Clear rules on medical liability would also be useful in making patients more secure in taking advantage of facilities catering to medical tourists. It would also be useful to encourage developing countries to tax medical tourism and use the proceeds to support their domestic healthcare system. Such a tax would be small compared to the cost savings for patients.
Finally, the gap between healthcare costs in the US and the rest of the world offers enormous potential gains through the use of healthcare vouchers for the government-run Medicare system for retirees. It should be a relatively simple matter to negotiate a system whereby Medicare beneficiaries could buy into the healthcare systems of other wealthy countries. The US could offer a premium of 10-15% above the cost of treating older patients in these countries to give them an incentive to participate in such a program.

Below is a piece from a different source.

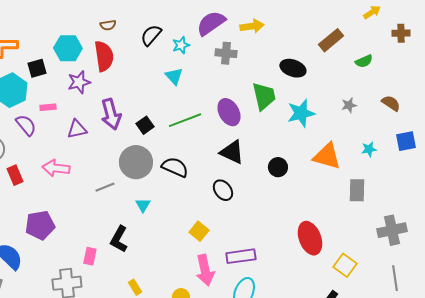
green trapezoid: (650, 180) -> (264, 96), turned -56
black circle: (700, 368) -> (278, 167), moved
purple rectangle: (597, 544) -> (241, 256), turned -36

The potential savings would be substantial, especially when coupled with the savings from Medicaid, the program that covers non-Medicare expenses for lower income elderly. Based on pre-healthcare reform projections, in 2020, the US government could save $1,700 a year for each person in the Medicare program who opted to accept a voucher and $8,200 for each person who was dually enrolled in both Medicare and Medicaid (all numbers in 2008 dollars).
The savings to beneficiaries would vary by country, but a Medicare beneficiary using their voucher in the UK in 2020 would save $5,800 a year, including money that was refunded from the voucher. A dual eligible would save $13,700.
The savings on both sides would increase rapidly through time. By 2060, the savings to the government for each Medicare beneficiary would be $12,000 a year. For each dual beneficiary the savings would be $42,000. Someone using their voucher in the UK in 2060 would be able to pocket $26,000 a year, and a dual beneficiary would get $45,000. The savings may be somewhat less if the increased demand from patients from the US was large enough to affect prices in the receiving countries.
These projections imply enormous savings to the government from this sort of global healthcare voucher, as well as large gains to beneficiaries. The latter would be able to more than double their retirement income in many cases. In addition, the reduction in demand from having large numbers of beneficiaries getting care elsewhere would also lower healthcare costs in the US more generally.
While the potential gains to other countries may not be as marked, the savings from liberalized trade in medical services is still likely to be vast, compared with most of the areas that currently dominate the trade agenda. There is no excuse for not focusing more attention on this issue.